RE: NACHI !!!

From: emad (emad@zakq8.com)
Date: Wed Aug 27 2003 - 13:54:48 GMT-3

• Next message: Jonathan V Hays: "RE: BGP Flapping routes"
• Previous message: Roberto Adjakou: "RE : OSPF over Frame Relay"
• Maybe in reply to: Rajagopal S: "NACHI !!!"
• Next in thread: Danny.Andaluz@triaton-na.com: "RE: NACHI !!!"
• Messages sorted by: [ date ] [ thread ] [ subject ] [ author ] [ attachment ]

Folks,
I'm experiecing the same problem with my Internet router as it gave me
the following errors:

" Traceback= 8040B440 8040D3E0 80406FA4 80381250 8037EADC 8037E75C
803E9134 803E917C 803E4C80 803E4610 8037EDCC 8035FBB0 8036006C 80390A80
80390BA0 80380FB8 "

" '23:14:03: %SYS-2-NULLCHUNK: Memory requested from Null Chunk "

that were only examples of the error messages , and at the end the
router gives me low memory and the traffic went down , I think it is a
result of the virus problem , right?

As I noticed , you recommend only blocking the following:

Access-list 120 deny icmp any any 8

I only need this access-list to solve the problem?

Please help

-----Original Message-----
From: nobody@groupstudy.com [mailto:nobody@groupstudy.com] On Behalf Of
Ashish Modi
Sent: Wednesday, August 27, 2003 7:32 PM
To: Kenneth Wygand; Rajagopal S; ccielab@groupstudy.com
Subject: RE: NACHI !!!

I had the same problem with this virus. I mirrored PIX
port and captured traffic for about 3 minutes.
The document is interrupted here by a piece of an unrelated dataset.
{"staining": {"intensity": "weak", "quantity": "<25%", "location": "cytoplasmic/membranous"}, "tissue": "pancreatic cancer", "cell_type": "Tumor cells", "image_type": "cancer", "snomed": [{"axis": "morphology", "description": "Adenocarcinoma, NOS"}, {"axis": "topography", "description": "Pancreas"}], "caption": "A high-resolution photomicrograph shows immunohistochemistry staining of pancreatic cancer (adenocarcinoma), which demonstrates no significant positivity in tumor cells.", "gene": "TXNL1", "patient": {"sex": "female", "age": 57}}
Did a
filter on ICMP 8 protocol. Saved the file as a CSV
file and did a sort for unique entries on Source
address. It gave me all the machine IPs that had the
virus on them.

--- Kenneth Wygand <KWygand@customonline.com> wrote:
> Where is your NAT (or PAT) being done? Check the
> NAT translation table
> at that point to determine what the actual (pre-NAT
> or pre-PAT) source
> IP address is thrashing your firewall.
>
> Kenneth E. Wygand
> Systems Engineer, Project Services
> CISSP #37102, CCNP, CCDP, MCP 2000, CNA 5.1,
> Network+, A+
> Custom Computer Specialists, Inc.
> "It's not just about ending up where you want to be,
> it's about making
> the most of the trip there."
> -Anonymous
>
> -----Original Message-----
> From: Rajagopal S [mailto:raj_ccie@yahoo.com]
> Sent: Wednesday, August 27, 2003 10:30 AM
> To: ccielab@groupstudy.com
> Subject: NACHI !!!
>
> Hi guys,
>
> Nachi virus stroke my network. My router melted down
> after the attack.
>
> As such, there are huge no of PC's sitting on the
> inside interface of
> the firewall. the router having the internet link is
> sitting on the
> outside interface of the firewall.
>
> The internal users/servers are connected to the PIX
> via a 4507 internal
> L3 switch.
>
> I have identified the traffic coming from inside to
> outside on port 0800
> (icmp type 8 packet) from the patted IP to some
> arbitarty IPs on
> internet. I have blocked icmp on PIX and stabilised
> the situation.
>
> But I still am not sure, which hosts on the internal
> network is pushing
> this traffic (ie affected with nachi). Am ready to
> put nachi patches in
> all the 500 odd machines,
> but is a bit tough !!!
>
> Is there any way to find the machine pumping this
> traffic from the
> switch ? am not able to enable ip route-cache flow
> or ip accounting on
> the vlan interface nor able to enable MLS. Is there
> any other way to see
> this information?
>
> Cheers
> Raj
>
>
> ---------------------------------
> Do you Yahoo!?
> Yahoo! SiteBuilder - Free, easy-to-use web site
> design software
>
>
>

• Next message: Jonathan V Hays: "RE: BGP Flapping routes"
• Previous message: Roberto Adjakou: "RE : OSPF over Frame Relay"
• Maybe in reply to: Rajagopal S: "NACHI !!!"
• Next in thread: Danny.Andaluz@triaton-na.com: "RE: NACHI !!!"
• Messages sorted by: [ date ] [ thread ] [ subject ] [ author ] [ attachment ]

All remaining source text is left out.